> Problem to work on
Could you copy out each of the entries below line for line, changing nothing?

> Exercise input
....

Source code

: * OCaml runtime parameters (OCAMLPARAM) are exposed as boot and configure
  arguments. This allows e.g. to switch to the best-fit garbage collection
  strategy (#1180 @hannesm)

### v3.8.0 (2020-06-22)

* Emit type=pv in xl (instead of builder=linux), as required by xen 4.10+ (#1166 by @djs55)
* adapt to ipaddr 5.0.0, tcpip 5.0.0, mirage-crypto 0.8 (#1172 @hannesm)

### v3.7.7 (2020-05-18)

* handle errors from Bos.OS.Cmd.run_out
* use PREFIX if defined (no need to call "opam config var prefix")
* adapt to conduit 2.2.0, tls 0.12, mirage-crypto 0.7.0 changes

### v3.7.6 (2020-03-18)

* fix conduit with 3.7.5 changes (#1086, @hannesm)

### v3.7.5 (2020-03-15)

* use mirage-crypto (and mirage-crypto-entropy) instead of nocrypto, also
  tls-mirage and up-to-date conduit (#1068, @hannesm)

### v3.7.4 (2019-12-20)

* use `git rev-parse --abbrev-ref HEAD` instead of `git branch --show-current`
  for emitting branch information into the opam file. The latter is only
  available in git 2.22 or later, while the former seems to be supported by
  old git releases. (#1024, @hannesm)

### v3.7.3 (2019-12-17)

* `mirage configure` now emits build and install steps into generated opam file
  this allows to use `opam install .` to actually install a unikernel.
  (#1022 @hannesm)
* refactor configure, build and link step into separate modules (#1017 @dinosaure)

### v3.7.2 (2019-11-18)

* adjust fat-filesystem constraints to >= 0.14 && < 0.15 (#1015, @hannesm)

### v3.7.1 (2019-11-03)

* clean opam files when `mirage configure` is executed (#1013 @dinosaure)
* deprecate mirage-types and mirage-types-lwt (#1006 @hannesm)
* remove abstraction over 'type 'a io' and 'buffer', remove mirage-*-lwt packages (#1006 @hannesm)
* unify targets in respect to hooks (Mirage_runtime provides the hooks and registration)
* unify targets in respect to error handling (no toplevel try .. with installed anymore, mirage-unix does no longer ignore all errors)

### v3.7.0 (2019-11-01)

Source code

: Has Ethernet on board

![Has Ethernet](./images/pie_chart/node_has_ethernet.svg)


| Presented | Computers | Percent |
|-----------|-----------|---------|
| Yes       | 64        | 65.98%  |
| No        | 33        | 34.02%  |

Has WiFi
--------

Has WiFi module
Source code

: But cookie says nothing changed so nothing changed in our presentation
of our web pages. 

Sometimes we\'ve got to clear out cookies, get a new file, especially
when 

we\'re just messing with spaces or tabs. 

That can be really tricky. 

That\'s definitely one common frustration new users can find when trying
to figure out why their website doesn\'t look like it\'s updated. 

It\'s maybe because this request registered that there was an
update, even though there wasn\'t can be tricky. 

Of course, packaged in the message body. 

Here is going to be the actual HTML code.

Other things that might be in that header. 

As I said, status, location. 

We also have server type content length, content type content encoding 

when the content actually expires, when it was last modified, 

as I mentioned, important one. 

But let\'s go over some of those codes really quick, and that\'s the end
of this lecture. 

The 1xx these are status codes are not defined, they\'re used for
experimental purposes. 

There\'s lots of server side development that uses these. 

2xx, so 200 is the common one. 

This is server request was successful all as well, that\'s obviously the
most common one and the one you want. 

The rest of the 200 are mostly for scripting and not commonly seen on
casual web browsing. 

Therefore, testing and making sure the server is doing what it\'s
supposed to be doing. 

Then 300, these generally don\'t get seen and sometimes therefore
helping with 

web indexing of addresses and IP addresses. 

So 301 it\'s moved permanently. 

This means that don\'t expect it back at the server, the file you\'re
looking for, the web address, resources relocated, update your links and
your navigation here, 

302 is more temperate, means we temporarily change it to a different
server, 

....

> Written response
Source code

: * OCaml runtime parameters (OCAMLPARAM) are exposed as boot and configure
  arguments. This allows e.g. to switch to the best-fit garbage collection
  strategy (#1180 @hannesm)

### v3.8.0 (2020-06-22)

* Emit type=pv in xl (instead of builder=linux), as required by xen 4.10+ (#1166 by @djs55)
* adapt to ipaddr 5.0.0, tcpip 5.0.0, mirage-crypto 0.8 (#1172 @hannesm)

### v3.7.7 (2020-05-18)

* handle errors from Bos.OS.Cmd.run_out
* use PREFIX if defined (no need to call "opam config var prefix")
* adapt to conduit 2.2.0, tls 0.12, mirage-crypto 0.7.0 changes

### v3.7.6 (2020-03-18)

* fix conduit with 3.7.5 changes (#1086, @hannesm)

### v3.7.5 (2020-03-15)

* use mirage-crypto (and mirage-crypto-entropy) instead of nocrypto, also
  tls-mirage and up-to-date conduit (#1068, @hannesm)

### v3.7.4 (2019-12-20)

* use `git rev-parse --abbrev-ref HEAD` instead of `git branch --show-current`
  for emitting branch information into the opam file. The latter is only
  available in git 2.22 or later, while the former seems to be supported by
  old git releases. (#1024, @hannesm)

### v3.7.3 (2019-12-17)

* `mirage configure` now emits build and install steps into generated opam file
  this allows to use `opam install .` to actually install a unikernel.
  (#1022 @hannesm)
* refactor configure, build and link step into separate modules (#1017 @dinosaure)

### v3.7.2 (2019-11-18)

* adjust fat-filesystem constraints to >= 0.14 && < 0.15 (#1015, @hannesm)

### v3.7.1 (2019-11-03)

* clean opam files when `mirage configure` is executed (#1013 @dinosaure)
* deprecate mirage-types and mirage-types-lwt (#1006 @hannesm)
* remove abstraction over 'type 'a io' and 'buffer', remove mirage-*-lwt packages (#1006 @hannesm)
* unify targets in respect to hooks (Mirage_runtime provides the hooks and registration)
* unify targets in respect to error handling (no toplevel try .. with installed anymore, mirage-unix does no longer ignore all errors)

### v3.7.0 (2019-11-01)

Source code

: Has Ethernet on board

![Has Ethernet](./images/pie_chart/node_has_ethernet.svg)


| Presented | Computers | Percent |
|-----------|-----------|---------|
| Yes       | 64        | 65.98%  |
| No        | 33        | 34.02%  |

Has WiFi
--------

Has WiFi module
Source code

: But cookie says nothing changed so nothing changed in our presentation
of our web pages. 

Sometimes we\'ve got to clear out cookies, get a new file, especially
when 

we\'re just messing with spaces or tabs. 

That can be really tricky. 

That\'s definitely one common frustration new users can find when trying
to figure out why their website doesn\'t look like it\'s updated. 

It\'s maybe because this request registered that there was an
update, even though there wasn\'t can be tricky. 

Of course, packaged in the message body. 

Here is going to be the actual HTML code.

Other things that might be in that header. 

As I said, status, location. 

We also have server type content length, content type content encoding 

when the content actually expires, when it was last modified, 

as I mentioned, important one. 

But let\'s go over some of those codes really quick, and that\'s the end
of this lecture. 

The 1xx these are status codes are not defined, they\'re used for
experimental purposes. 

There\'s lots of server side development that uses these. 

2xx, so 200 is the common one. 

This is server request was successful all as well, that\'s obviously the
most common one and the one you want. 

The rest of the 200 are mostly for scripting and not commonly seen on
casual web browsing. 

Therefore, testing and making sure the server is doing what it\'s
supposed to be doing. 

Then 300, these generally don\'t get seen and sometimes therefore
helping with 

web indexing of addresses and IP addresses. 

So 301 it\'s moved permanently. 

This means that don\'t expect it back at the server, the file you\'re
looking for, the web address, resources relocated, update your links and
your navigation here, 

302 is more temperate, means we temporarily change it to a different
server, 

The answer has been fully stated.